## Material for this task

=== Begin Enclosure ===

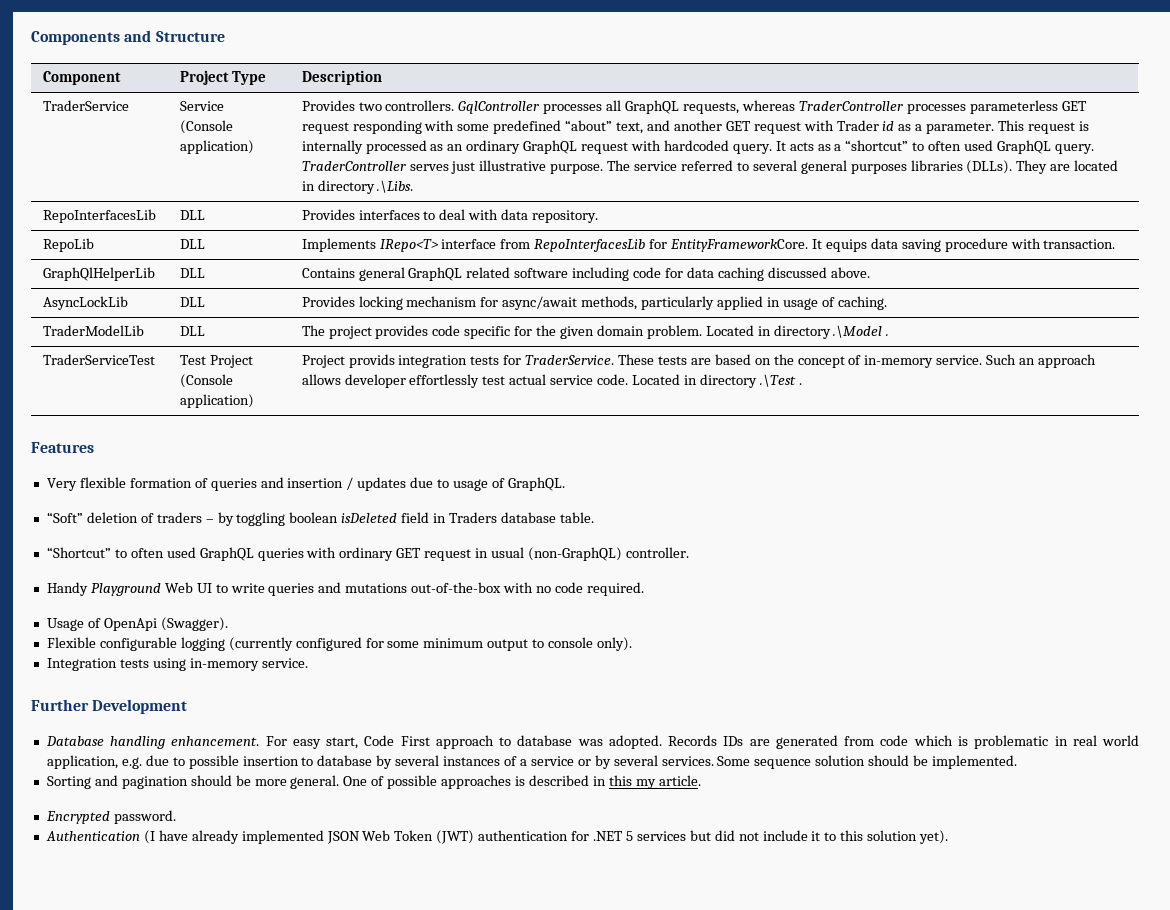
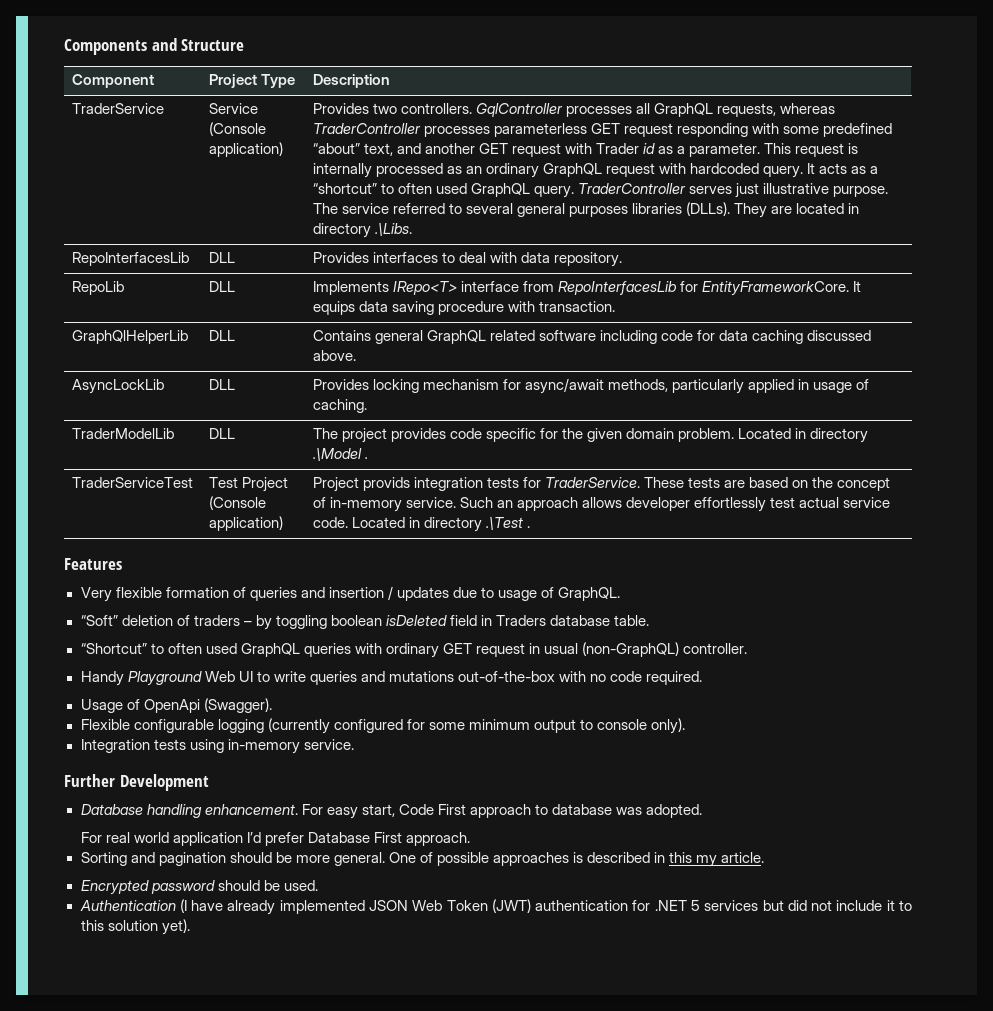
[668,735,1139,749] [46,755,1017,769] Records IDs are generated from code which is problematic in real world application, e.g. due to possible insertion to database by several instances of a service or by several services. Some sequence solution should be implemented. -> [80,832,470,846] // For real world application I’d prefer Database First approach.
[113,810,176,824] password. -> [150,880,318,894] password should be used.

=== End Enclosure ===
=== Begin Enclosure ===

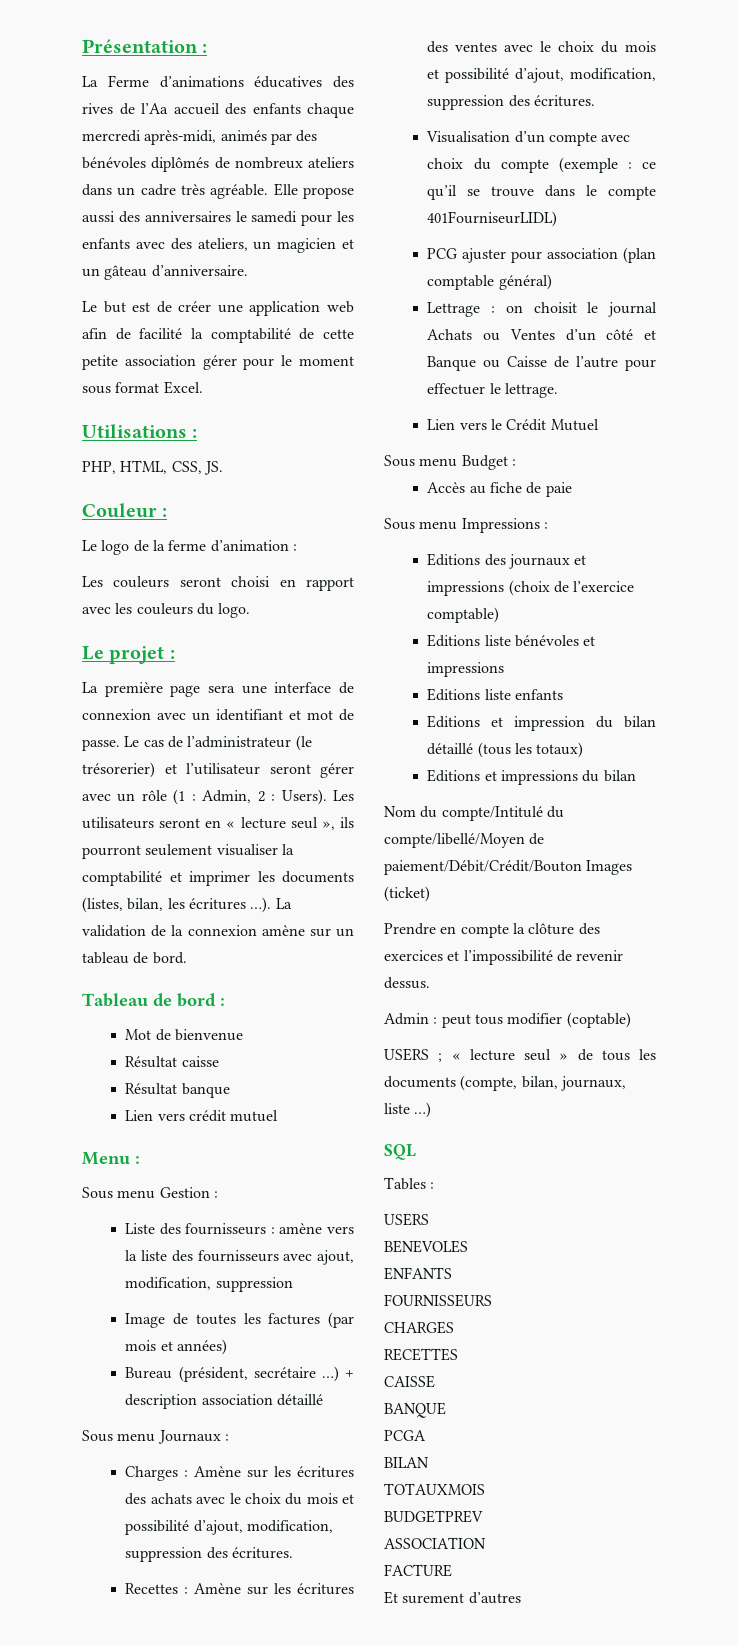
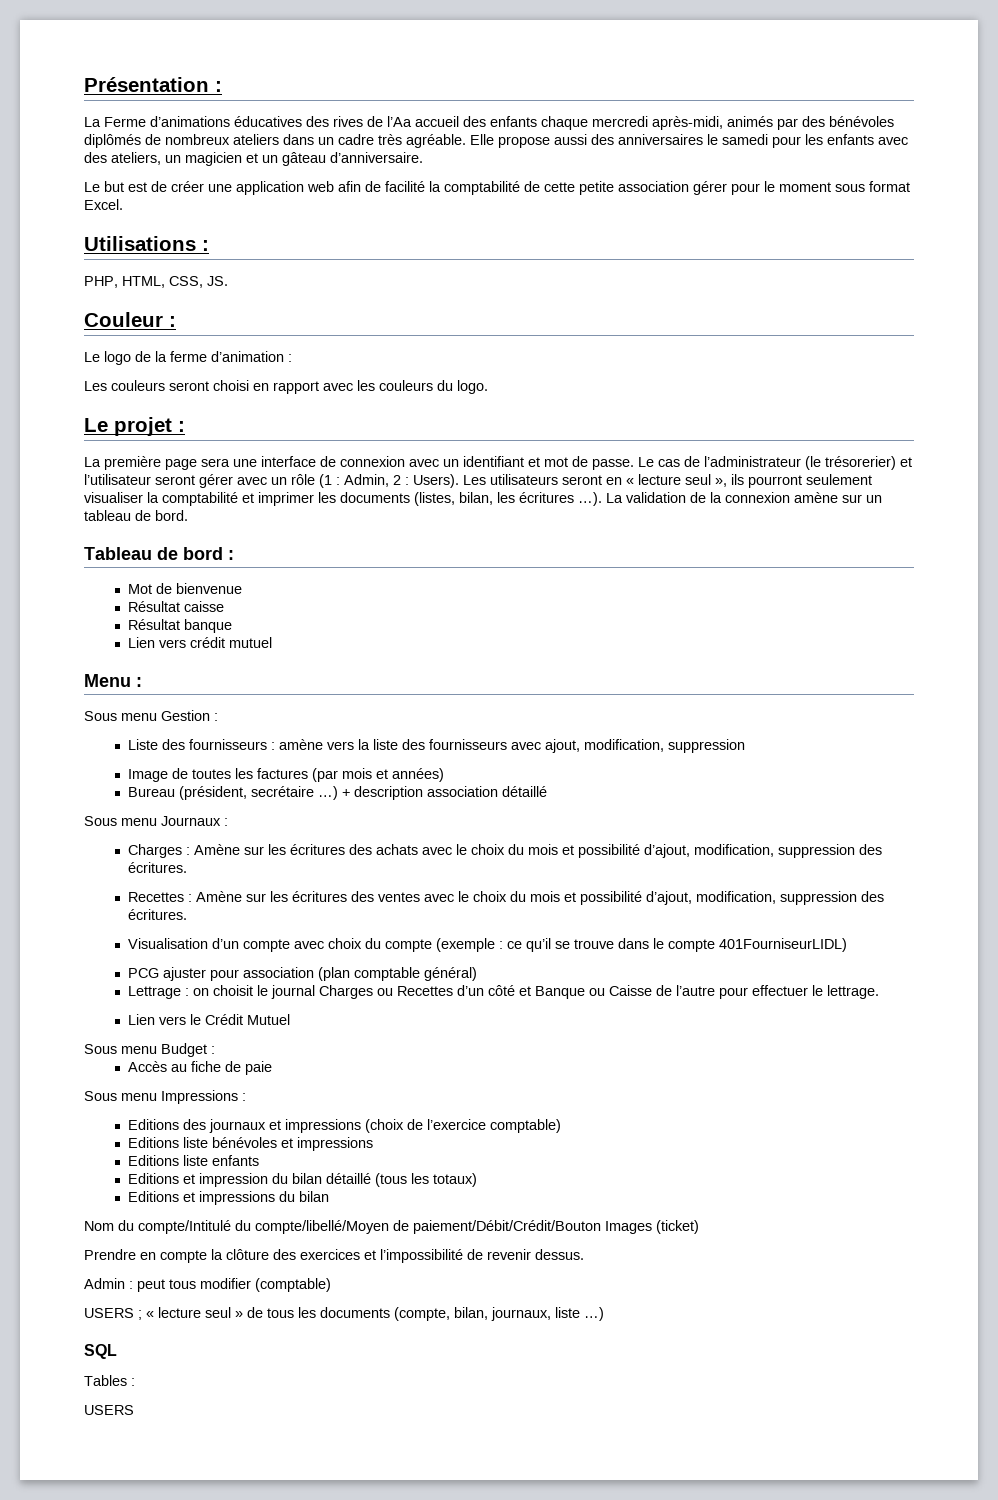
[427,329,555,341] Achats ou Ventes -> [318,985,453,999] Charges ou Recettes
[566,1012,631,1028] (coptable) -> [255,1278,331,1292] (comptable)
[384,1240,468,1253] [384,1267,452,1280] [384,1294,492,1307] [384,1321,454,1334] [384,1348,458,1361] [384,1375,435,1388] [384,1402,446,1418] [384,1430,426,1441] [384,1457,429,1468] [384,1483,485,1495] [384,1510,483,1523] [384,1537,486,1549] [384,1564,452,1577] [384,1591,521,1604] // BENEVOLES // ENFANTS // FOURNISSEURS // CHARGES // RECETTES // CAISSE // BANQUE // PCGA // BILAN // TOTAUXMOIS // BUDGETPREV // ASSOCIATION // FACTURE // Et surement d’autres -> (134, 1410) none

=== End Enclosure ===
=== Begin Enclosure ===

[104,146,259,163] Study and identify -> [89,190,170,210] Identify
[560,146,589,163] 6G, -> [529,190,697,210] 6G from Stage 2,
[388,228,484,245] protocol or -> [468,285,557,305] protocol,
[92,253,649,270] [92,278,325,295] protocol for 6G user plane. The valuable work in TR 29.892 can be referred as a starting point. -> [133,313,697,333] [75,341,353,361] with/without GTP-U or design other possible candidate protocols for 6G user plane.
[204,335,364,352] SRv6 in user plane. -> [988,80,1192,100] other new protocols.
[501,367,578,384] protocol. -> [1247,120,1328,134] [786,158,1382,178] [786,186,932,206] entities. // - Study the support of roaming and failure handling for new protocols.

=== End Enclosure ===

## What needs to be done
Take each line in the listing that has the word "from" and copy it.

## Answer box
[668,735,1139,749] [46,755,1017,769] Records IDs are generated from code which is problematic in real world application, e.g. due to possible insertion to database by several instances of a service or by several services. Some sequence solution should be implemented. -> [80,832,470,846] // For real world application I’d prefer Database First approach.
[560,146,589,163] 6G, -> [529,190,697,210] 6G from Stage 2,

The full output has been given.